En attendant la décision du conseil constitutionnel, seul habilité à donner les résultats définitifs, cette proclamation a été suivie de violences et d’atteintes aux libertés fondamentales. Le soir de la publication, lors de la célébration par les partisans du général Mahamat Idriss Deby Itno, candidat de la Coalition Tchad Uni, et président de la transition, des tirs à l’arme ont été entendus dans plusieurs villes du Tchad et à Kousséri, ville situéeau Cameroun. Ils ont occasionné plus d’une dizaine de morts et plusieurs dizaines de blessé·es selon des sources locales.
« La justice tchadienne doit immédiatement ouvrir une enquête sur ces incidents en vue d’identifier et poursuivre leurs responsables quels que soient leurs qualités. Aucune pression ne doit être faite sur les victimes et leurs familles dans leur requête de justice », a déclaré Agnès Ildijma Lokiam, présidente de l’ATPDH.

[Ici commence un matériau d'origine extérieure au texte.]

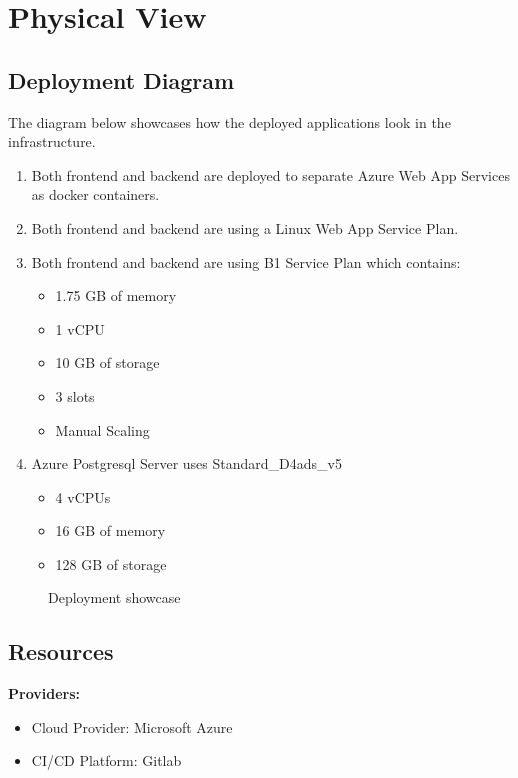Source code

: \documentclass[
    english, %
]{VUMIFPSkursinis}
\begin{document}
\section{Physical View}

\subsection{Deployment Diagram}

The diagram below showcases how the deployed applications look in the infrastructure. 
\begin{enumerate}
    \item Both frontend and backend are deployed to separate Azure Web App Services as docker containers. 
    \item Both frontend and backend are using a Linux Web App Service Plan.
    \item Both frontend and backend are using B1 Service Plan which contains:
        \begin{itemize}
            \item 1.75 GB of memory
            \item 1 vCPU
            \item 10 GB of storage
            \item 3 slots
            \item Manual Scaling
        \end{itemize}
    \item Azure Postgresql Server uses Standard\_D4ads\_v5 
        \begin{itemize}
            \item 4 vCPUs
            \item 16 GB of memory
            \item 128 GB of storage
        \end{itemize}
\end{enumerate}

\begin{figure}[ht]
    \centering
    
    \label{deployment-showcase}
    \caption{Deployment showcase}
\end{figure}

\subsection{Resources}

\textbf{Providers:}
\begin{itemize}
    \item Cloud Provider: Microsoft Azure
    \item CI/CD Platform: Gitlab
\end{itemize}
\end{document}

La presse empêchée d’approcher les victimes
Pour dissimuler l’ampleur des dégâts de ces tirs, les autorités sanitaires tchadiennes ont interdit l’accès aux victimes. Dans une circulaire du ministère de la santé en date du 10 mai, il a été interdit aux responsables des structures sanitaires de « ...mettre à la disposition de tout usager les statistiques relatives au nombre de blessés et de décès liés aux tirs de joie... ». La presse était également interdite « d’interroger ou de photographier les blessés... ». L’Union des journalistes tchadiens a protesté le même jour contre cette entrave à l’exercice du travail des journalistes.
« Il est inadmissible que la société civile et la presse soient empêchés d’accéder aux victimes et d’informer l’opinion publique. Le droit à l’information et le droit d’informer font partie des droits constitutionnels reconnus aux tchadiens par la constitution », a déclaré Me Adoum Mahamat Boukar, président de la LTDH.
La publication rapide des résultats contrairement à la pratique antérieure et aux réalités du terrain a aussi suscité des controverses sur leur crédibilité malgré les justifications données par l’ANGE. Certains candidats dont l’opposant Succès Masra, candidat du Parti « les Transformateurs », arrivé en deuxième position avec 18,53 % derrière Mahamat Idriss Deby Itno élu avec 61,03 %, ont contesté ces résultats. Au moins 76 partisan·nes du candidat du parti « les Transformateurs » ont été arrêté·es dans les centres de vote et lors des dépouillements le 6 mai et jours suivants par les forces de l’ordre et détenus à la prison de Klessoum. Ils seraient accusé·es d’avoir« photographié des procès-verbaux » des bureaux de vote et de « détention de faux badges et ordres de mission » d’observateurs.
Des atteintes aux droits et aux libertés fondamentaux de l’opposition ont été rapportées. Le 6 mai, soir du scrutin, le domicile de Succès Masra avait été cerné et survolé par les drones des forces de l’ordre. Il serait en résidence surveillée depuis le 9 mai, tandis que sa maison est encerclée par les forces de l’ordre. Le 12 mai il a saisi le conseil constitutionnel.
« Nous sommes inquiets. Ces événements surviennent moins de 3 mois après la mort de l’opposant Yaya Dillo suite à l’assaut des forces de l’ordre au siège de son parti. Ces faits pourraient être considérés comme des signaux annonciateurs de nouvelles violences politiques. Les attaques contre les opposant·es doivent cesser pour donner une chance à la démocratie et à la paix au Tchad », a déclaré Me Drissa TRAORÉ, secrétaire général de la FIDH.
Cette violence a atteint son paroxysme le 10 mai avec le passage à tabac des étudiant-es de l’université de Toukra après qu’ils aient scandé le nom de Succés Masra.
La FIDH et ses organisations membres au Tchad s’étaient alarmées de l’éventualité de violences post électorales et de violations de droits humains. Elles réitéraient leur appel aux autorités tchadiennes à respecter les droits humains en mettant fin au harcèlement, des opposants et des défenseur-es.